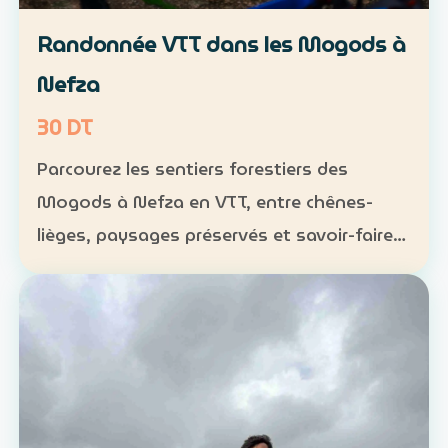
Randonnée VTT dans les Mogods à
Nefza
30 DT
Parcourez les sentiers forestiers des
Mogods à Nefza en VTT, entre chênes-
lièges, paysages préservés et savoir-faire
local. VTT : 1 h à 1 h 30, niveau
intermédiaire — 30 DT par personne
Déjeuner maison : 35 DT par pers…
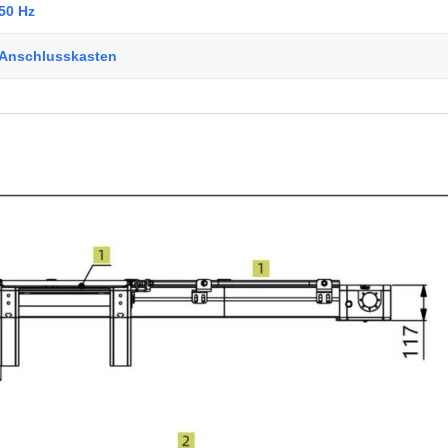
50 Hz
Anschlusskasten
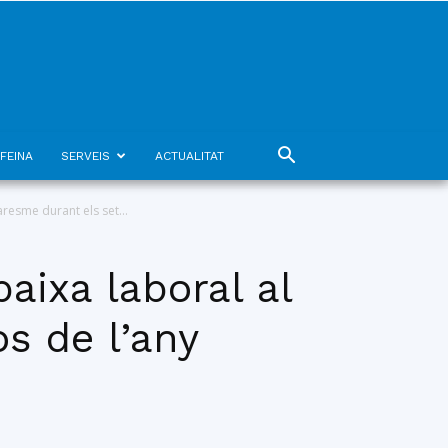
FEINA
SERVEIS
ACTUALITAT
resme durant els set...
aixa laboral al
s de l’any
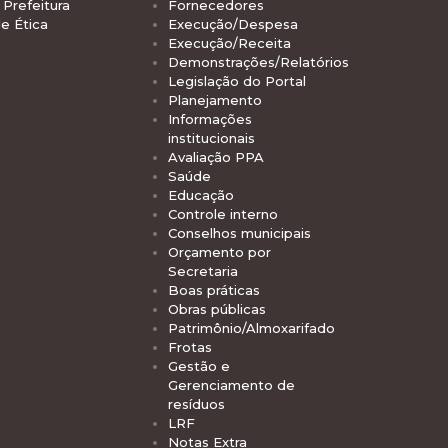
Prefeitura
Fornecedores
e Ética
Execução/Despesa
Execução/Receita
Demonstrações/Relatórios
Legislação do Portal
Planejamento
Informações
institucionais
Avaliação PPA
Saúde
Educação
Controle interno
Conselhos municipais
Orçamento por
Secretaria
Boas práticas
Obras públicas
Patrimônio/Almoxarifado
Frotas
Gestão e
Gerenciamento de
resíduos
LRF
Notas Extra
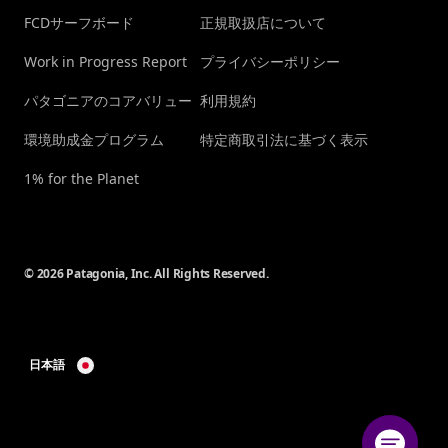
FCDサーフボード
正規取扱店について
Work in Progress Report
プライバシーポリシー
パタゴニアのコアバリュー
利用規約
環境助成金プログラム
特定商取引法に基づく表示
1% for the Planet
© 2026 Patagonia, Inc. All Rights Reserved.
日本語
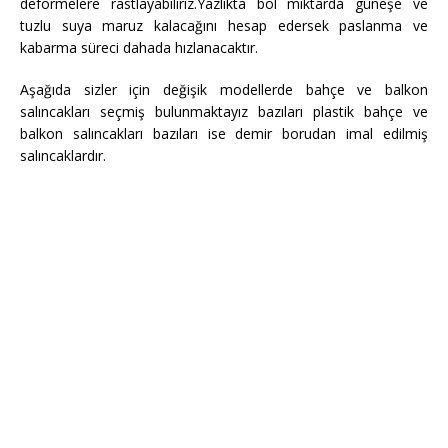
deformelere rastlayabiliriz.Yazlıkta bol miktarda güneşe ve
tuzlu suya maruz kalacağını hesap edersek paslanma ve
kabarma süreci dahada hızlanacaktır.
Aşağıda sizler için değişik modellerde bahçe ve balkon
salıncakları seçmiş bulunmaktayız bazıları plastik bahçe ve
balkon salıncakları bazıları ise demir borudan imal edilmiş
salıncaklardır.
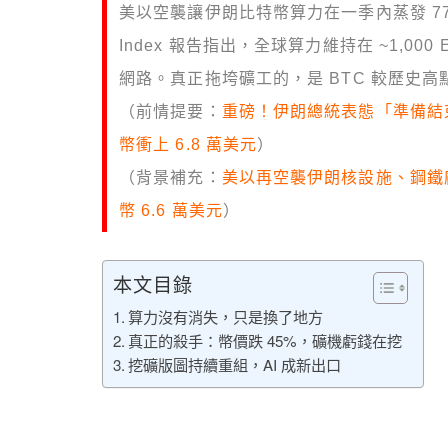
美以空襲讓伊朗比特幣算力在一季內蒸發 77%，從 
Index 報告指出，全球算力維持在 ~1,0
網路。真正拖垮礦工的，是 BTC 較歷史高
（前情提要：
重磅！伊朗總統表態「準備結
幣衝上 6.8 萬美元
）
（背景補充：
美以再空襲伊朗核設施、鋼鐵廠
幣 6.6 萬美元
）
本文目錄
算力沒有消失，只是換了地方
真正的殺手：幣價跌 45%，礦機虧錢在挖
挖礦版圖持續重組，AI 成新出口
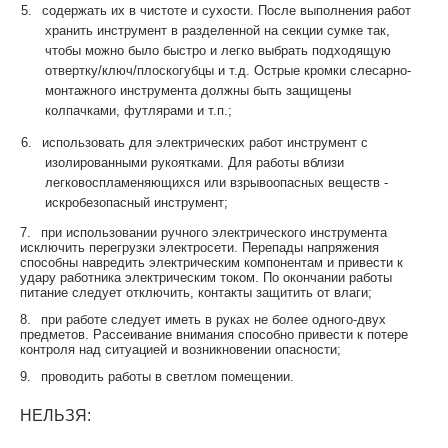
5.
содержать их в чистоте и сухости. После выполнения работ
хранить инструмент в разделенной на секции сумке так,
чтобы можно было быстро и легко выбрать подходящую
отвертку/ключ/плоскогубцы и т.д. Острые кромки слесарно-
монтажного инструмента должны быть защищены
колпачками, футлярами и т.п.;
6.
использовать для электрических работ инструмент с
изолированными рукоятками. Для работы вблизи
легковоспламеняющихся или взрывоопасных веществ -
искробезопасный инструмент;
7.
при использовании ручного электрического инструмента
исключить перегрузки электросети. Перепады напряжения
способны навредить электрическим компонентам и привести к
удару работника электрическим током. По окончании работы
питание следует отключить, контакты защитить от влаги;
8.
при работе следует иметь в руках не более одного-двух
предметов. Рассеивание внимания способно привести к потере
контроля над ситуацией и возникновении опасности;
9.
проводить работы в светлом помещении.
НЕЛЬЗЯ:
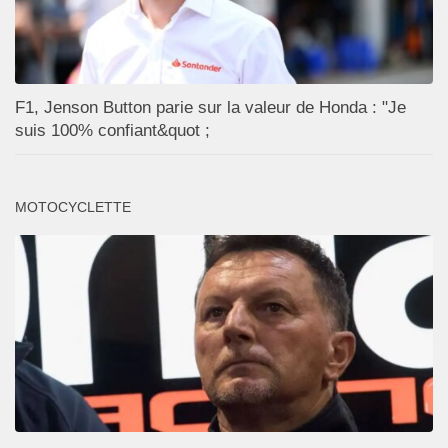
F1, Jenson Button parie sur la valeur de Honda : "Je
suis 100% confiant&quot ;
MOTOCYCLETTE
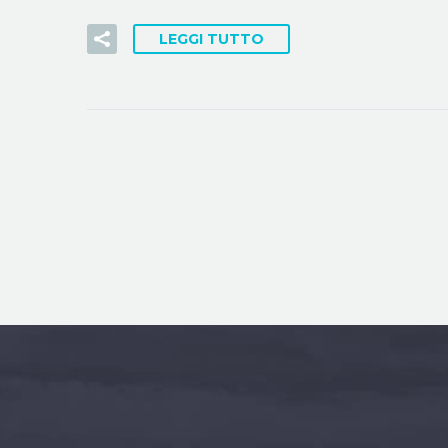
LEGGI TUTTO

========================================

- **YOUR GOAL**
Skipping all images, output the listing exactly.

- **YOUR RESPONSE**
Randonnée VTT dans les Mogods à
Nefza
30 DT
Parcourez les sentiers forestiers des
Mogods à Nefza en VTT, entre chênes-
lièges, paysages préservés et savoir-faire
local. VTT : 1 h à 1 h 30, niveau
intermédiaire — 30 DT par personne
Déjeuner maison : 35 DT par pers…
50 Hz
Anschlusskasten
FEINA
SERVEIS
ACTUALITAT
resme durant els set...
aixa laboral al
s de l’any
Prefeitura
Fornecedores
e Ética
Execução/Despesa
Execução/Receita
Demonstrações/Relatórios
Legislação do Portal
Planejamento
Informações
institucionais
Avaliação PPA
Saúde
Educação
Controle interno
Conselhos municipais
Orçamento por
Secretaria
Boas práticas
Obras públicas
Patrimônio/Almoxarifado
Frotas
Gestão e
Gerenciamento de
resíduos
LRF
Notas Extra
FCDサーフボード
正規取扱店について
Work in Progress Report
プライバシーポリシー
パタゴニアのコアバリュー
利用規約
環境助成金プログラム
特定商取引法に基づく表示
1% for the Planet
© 2026 Patagonia, Inc. All Rights Reserved.
日本語
deformelere rastlayabiliriz.Yazlıkta bol miktarda güneşe ve
tuzlu suya maruz kalacağını hesap edersek paslanma ve
kabarma süreci dahada hızlanacaktır.
Aşağıda sizler için değişik modellerde bahçe ve balkon
salıncakları seçmiş bulunmaktayız bazıları plastik bahçe ve
balkon salıncakları bazıları ise demir borudan imal edilmiş
salıncaklardır.
美以空襲讓伊朗比特幣算力在一季內蒸發 77%，從 
Index 報告指出，全球算力維持在 ~1,0
網路。真正拖垮礦工的，是 BTC 較歷史高
（前情提要：
重磅！伊朗總統表態「準備結
幣衝上 6.8 萬美元
）
（背景補充：
美以再空襲伊朗核設施、鋼鐵廠
幣 6.6 萬美元
）
本文目錄
算力沒有消失，只是換了地方
真正的殺手：幣價跌 45%，礦機虧錢在挖
挖礦版圖持續重組，AI 成新出口
5.
содержать их в чистоте и сухости. После выполнения работ
хранить инструмент в разделенной на секции сумке так,
чтобы можно было быстро и легко выбрать подходящую
отвертку/ключ/плоскогубцы и т.д. Острые кромки слесарно-
монтажного инструмента должны быть защищены
колпачками, футлярами и т.п.;
6.
использовать для электрических работ инструмент с
изолированными рукоятками. Для работы вблизи
легковоспламеняющихся или взрывоопасных веществ -
искробезопасный инструмент;
7.
при использовании ручного электрического инструмента
исключить перегрузки электросети. Перепады напряжения
способны навредить электрическим компонентам и привести к
удару работника электрическим током. По окончании работы
питание следует отключить, контакты защитить от влаги;
8.
при работе следует иметь в руках не более одного-двух
предметов. Рассеивание внимания способно привести к потере
контроля над ситуацией и возникновении опасности;
9.
проводить работы в светлом помещении.
НЕЛЬЗЯ:
F1, Jenson Button parie sur la valeur de Honda : "Je
suis 100% confiant&quot ;
MOTOCYCLETTE
LEGGI TUTTO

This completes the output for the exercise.